Inspiration for stories?

Hey, I was curious: where do you guys get your inspiration when writing interactive fiction? I’ve been looking to write a story, but you know how it is: the idea, she flees.

I found a couple of intriguing potential sources of inspiration (a Tumblr all about writing prompts, a Netflix-style subgenre generator), but I figured I’d tap you all for thoughts too.

Comb through the Shufflecomp playlist submissions when the competition is over.

At the moment all my ideas come from the combination of a concept (a central mechanic like the linking in Emily Short’s Savoir-Faire) and a basic story (which tends to be inspired in some way by something I read). I’ve never actually finished a game, but I have three WIPs going.

Generally, the problem isn’t getting ideas: it’s getting the ideas to work.

Oooh, I saw this competition before. I will definitely give this a look.

Yeah, I’ve run up against that enough times with my own endeavors in other mediums. Still, you have to have the idea first before you can make it work!

Varies wildly for me. For my three best-known games:

“Beet the Devil” - I was browsing Baf’s Guide to the IFDB. My eye fell across “Beat the Devil” and “The Beetmonger’s Journal”, and the titles mashed together in my brain. I looked back and figured it out, but then I started wondering, what would that game be like? So I wrote it.

“One Eye Open” - This game evolved via collaboration. Originally, Colin Sandel (inurashii) and I wanted to write a supernatural romance! But we got stuck on the question of how to have realistic, emotion-inspiring NPCs despite the limitations of a parser IF medium and the constant risks to mimeses. As we discussed further, the concept metamorphosed rapidly, and eventually it turned into something neither of us could have produced on our own. (In final form, OEO is an incredibly gory psychic horror game.)

“Ollie Ollie Oxen Free” - I have no idea where this came from. I wish I knew. The basic concept for OOxF manifested in my brain midway through a workday, and by the time I went to bed, I had the map, most of the characters, core puzzle structure, and major mechanics on paper. My momentum was so high at that point that I just had to keep going. If I could get inspiration like this on cue, I would be incredibly happy.

Agree with this entirely!

Darn near anything can be a game idea, if it’s developed properly. But figuring out what “properly” looks like is another matter entirely.

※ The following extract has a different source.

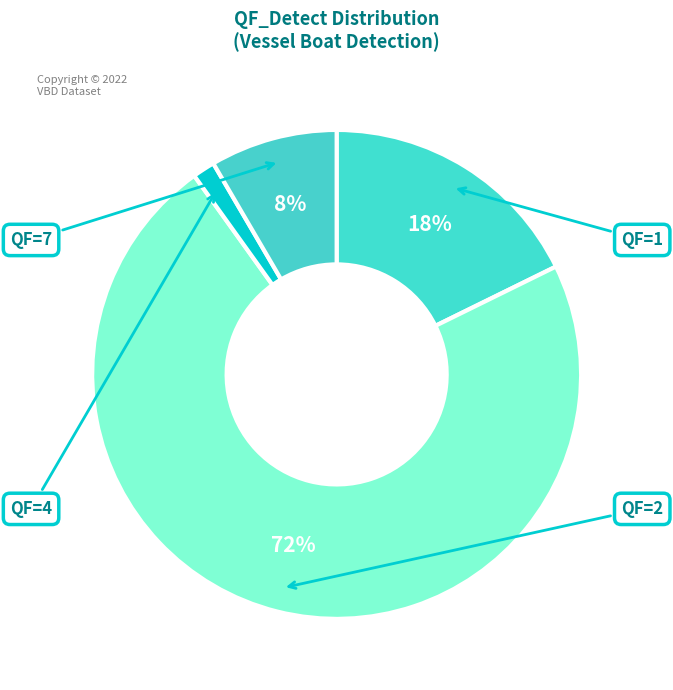

How many slices are in this pie chart?

4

I usually have strong beginning sequences in mind. The hard part is filling the story to completion.
I tend to use 2 different approaches :

  1. I design on-the-go. Awakening was pretty much done like that. Awesome for the setting, lame for story and gameplay.
  2. i find time alone (usually when skiing by myself on long, deserted slopes) and “play” the movie in my head. Good for the plot and gameplay (as seen in Apocalypse), bad for originality because I usually end up with worn-out tropes.

The eventual third options has me thinking it over and over and pointlessly wasting ages concluding nothing. I have at least to big games in mind that are simply going nowhere.